## [Assigned task]
Reproduce verbatim every line of text in the items below, in the order given. Leave the pictures out of the answer.

###

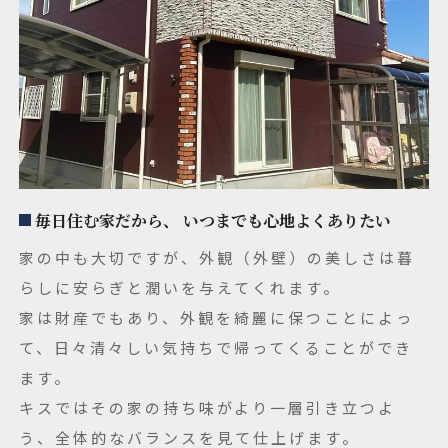
毎日住む家だから、 いつまでも心地よくありたい
家の中も大切ですが、外観（外壁）の美しさは暮
らしに安らぎと潤いを与えてくれます。
家は財産でもあり、外観を綺麗に保つことによっ
て、日々清々しい気持ちで帰ってくることができ
ます。
キスではその家の持ち味がより一層引き立つよ
う、全体的なバランスを見て仕上げます。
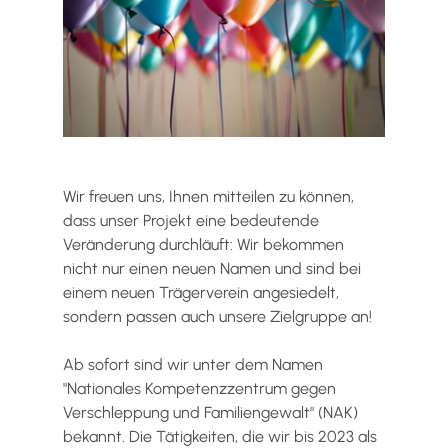
Wir freuen uns, Ihnen mitteilen zu können, 
dass unser Projekt eine bedeutende 
Veränderung durchläuft: Wir bekommen 
nicht nur einen neuen Namen und sind bei 
einem neuen Trägerverein angesiedelt, 
sondern passen auch unsere Zielgruppe an! 
Ab sofort sind wir unter dem Namen 
"Nationales Kompetenzzentrum gegen 
Verschleppung und Familiengewalt" (NAK) 
bekannt. Die Tätigkeiten, die wir bis 2023 als 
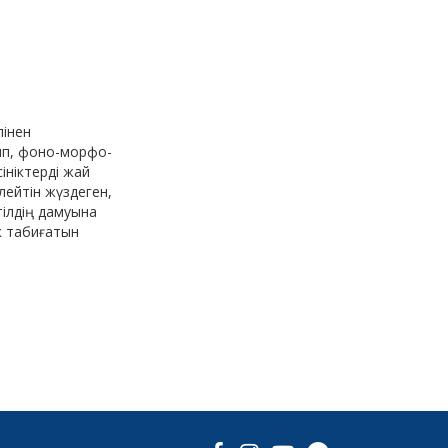
лінен
сып, фоно-морфо-
ініктерді жай
лейтін жүздеген,
тілдің дамуына
к табиғатын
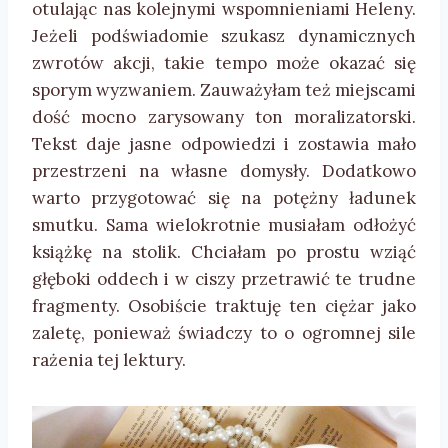
otulając nas kolejnymi wspomnieniami Heleny.
Jeżeli podświadomie szukasz dynamicznych
zwrotów akcji, takie tempo może okazać się
sporym wyzwaniem. Zauważyłam też miejscami
dość mocno zarysowany ton moralizatorski.
Tekst daje jasne odpowiedzi i zostawia mało
przestrzeni na własne domysły. Dodatkowo
warto przygotować się na potężny ładunek
smutku. Sama wielokrotnie musiałam odłożyć
książkę na stolik. Chciałam po prostu wziąć
głęboki oddech i w ciszy przetrawić te trudne
fragmenty. Osobiście traktuję ten ciężar jako
zaletę, ponieważ świadczy to o ogromnej sile
rażenia tej lektury.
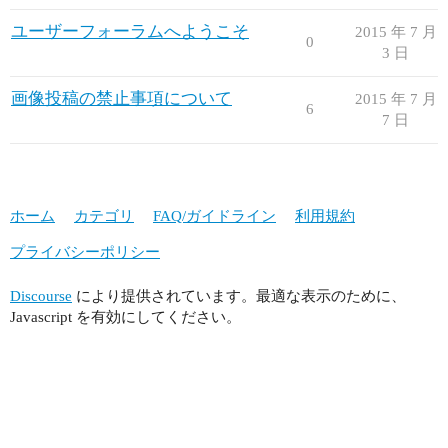
ユーザーフォーラムへようこそ
2015 年 7 月
0
3 日
画像投稿の禁止事項について
2015 年 7 月
6
7 日
ホーム
カテゴリ
FAQ/ガイドライン
利用規約
プライバシーポリシー
Discourse
により提供されています。最適な表示のために、
Javascript を有効にしてください。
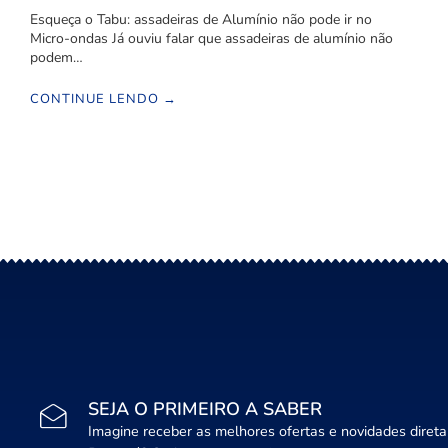
Esqueça o Tabu: assadeiras de Alumínio não pode ir no
Micro-ondas Já ouviu falar que assadeiras de alumínio não
podem…
CONTINUE LENDO →
SEJA O PRIMEIRO A SABER
Imagine receber as melhores ofertas e novidades diret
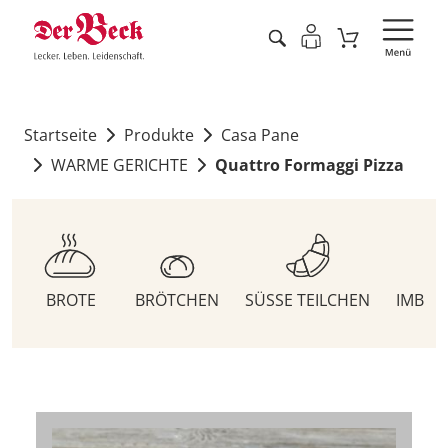
Startseite
Produkte
Casa Pane
WARME GERICHTE
Quattro Formaggi Pizza
BROTE
BRÖTCHEN
SÜSSE TEILCHEN
IMBIS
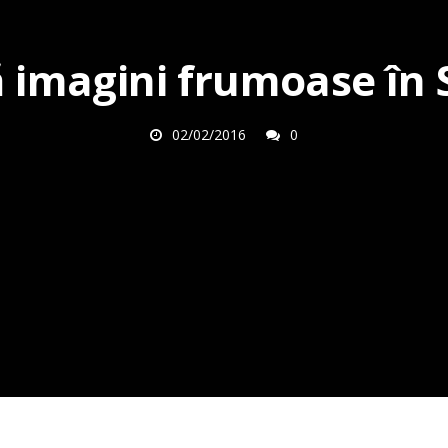
ă imagini frumoase în 
02/02/2016
0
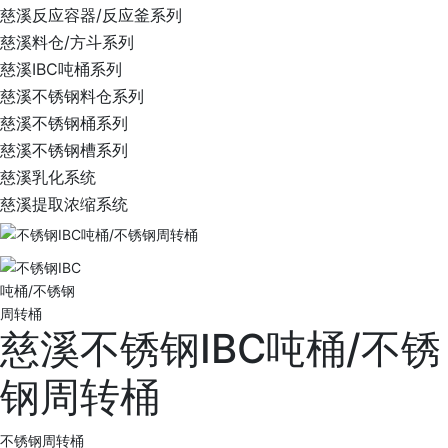
慈溪反应容器/反应釜系列
慈溪料仓/方斗系列
慈溪IBC吨桶系列
慈溪不锈钢料仓系列
慈溪不锈钢桶系列
慈溪不锈钢槽系列
慈溪乳化系统
慈溪提取浓缩系统
慈溪不锈钢IBC吨桶/不锈
钢周转桶
不锈钢周转桶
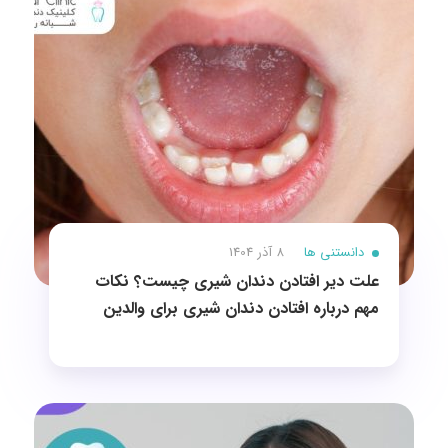
دانستنی ها
8 آذر 1404
علت دیر افتادن دندان شیری چیست؟ نکات
مهم درباره افتادن دندان شیری برای والدین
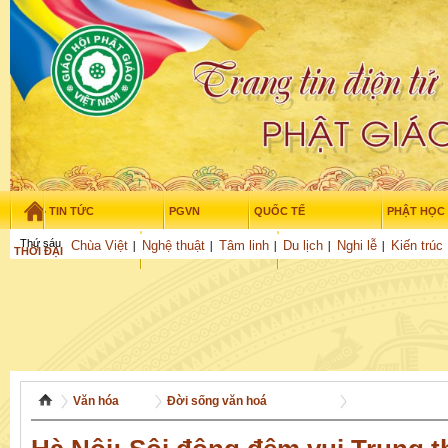
TIN TỨC
PGVN
QUỐC TẾ
PHẬT HỌC
Thứ sáu - 7/08/2026
–
04
:
35
:
50
Chùa Việt
Nghệ thuật
Tâm linh
Du lịch
Nghi lễ
Kiến trúc
THỜI ĐẠI
TUỔI TRẺ
NGHIÊN CỨU
GỬI BÀI
Văn hóa
Đời sống văn hoá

###

## [Answer]
毎日住む家だから、 いつまでも心地よくありたい
家の中も大切ですが、外観（外壁）の美しさは暮
らしに安らぎと潤いを与えてくれます。
家は財産でもあり、外観を綺麗に保つことによっ
て、日々清々しい気持ちで帰ってくることができ
ます。
キスではその家の持ち味がより一層引き立つよ
う、全体的なバランスを見て仕上げます。
Wir freuen uns, Ihnen mitteilen zu können, 
dass unser Projekt eine bedeutende 
Veränderung durchläuft: Wir bekommen 
nicht nur einen neuen Namen und sind bei 
einem neuen Trägerverein angesiedelt, 
sondern passen auch unsere Zielgruppe an! 
Ab sofort sind wir unter dem Namen 
"Nationales Kompetenzzentrum gegen 
Verschleppung und Familiengewalt" (NAK) 
bekannt. Die Tätigkeiten, die wir bis 2023 als 
лінен
сып, фоно-морфо-
ініктерді жай
лейтін жүздеген,
тілдің дамуына
к табиғатын
otulając nas kolejnymi wspomnieniami Heleny.
Jeżeli podświadomie szukasz dynamicznych
zwrotów akcji, takie tempo może okazać się
sporym wyzwaniem. Zauważyłam też miejscami
dość mocno zarysowany ton moralizatorski.
Tekst daje jasne odpowiedzi i zostawia mało
przestrzeni na własne domysły. Dodatkowo
warto przygotować się na potężny ładunek
smutku. Sama wielokrotnie musiałam odłożyć
książkę na stolik. Chciałam po prostu wziąć
głęboki oddech i w ciszy przetrawić te trudne
fragmenty. Osobiście traktuję ten ciężar jako
zaletę, ponieważ świadczy to o ogromnej sile
rażenia tej lektury.
ユーザーフォーラムへようこそ
2015 年 7 月
0
3 日
画像投稿の禁止事項について
2015 年 7 月
6
7 日
ホーム
カテゴリ
FAQ/ガイドライン
利用規約
プライバシーポリシー
Discourse
により提供されています。最適な表示のために、
Javascript を有効にしてください。
Esqueça o Tabu: assadeiras de Alumínio não pode ir no
Micro-ondas Já ouviu falar que assadeiras de alumínio não
podem…
CONTINUE LENDO →
SEJA O PRIMEIRO A SABER
Imagine receber as melhores ofertas e novidades diret
Startseite
Produkte
Casa Pane
WARME GERICHTE
Quattro Formaggi Pizza
BROTE
BRÖTCHEN
SÜSSE TEILCHEN
IMBIS
ă imagini frumoase în 
02/02/2016
0
慈溪反应容器/反应釜系列
慈溪料仓/方斗系列
慈溪IBC吨桶系列
慈溪不锈钢料仓系列
慈溪不锈钢桶系列
慈溪不锈钢槽系列
慈溪乳化系统
慈溪提取浓缩系统
慈溪不锈钢IBC吨桶/不锈
钢周转桶
不锈钢周转桶
دانستنی ها
8 آذر 1404
علت دیر افتادن دندان شیری چیست؟ نکات
مهم درباره افتادن دندان شیری برای والدین
TIN TỨC
PGVN
QUỐC TẾ
PHẬT HỌC
Thứ sáu - 7/08/2026
–
04
:
35
:
50
Chùa Việt
Nghệ thuật
Tâm linh
Du lịch
Nghi lễ
Kiến trúc
THỜI ĐẠI
TUỔI TRẺ
NGHIÊN CỨU
GỬI BÀI
Văn hóa
Đời sống văn hoá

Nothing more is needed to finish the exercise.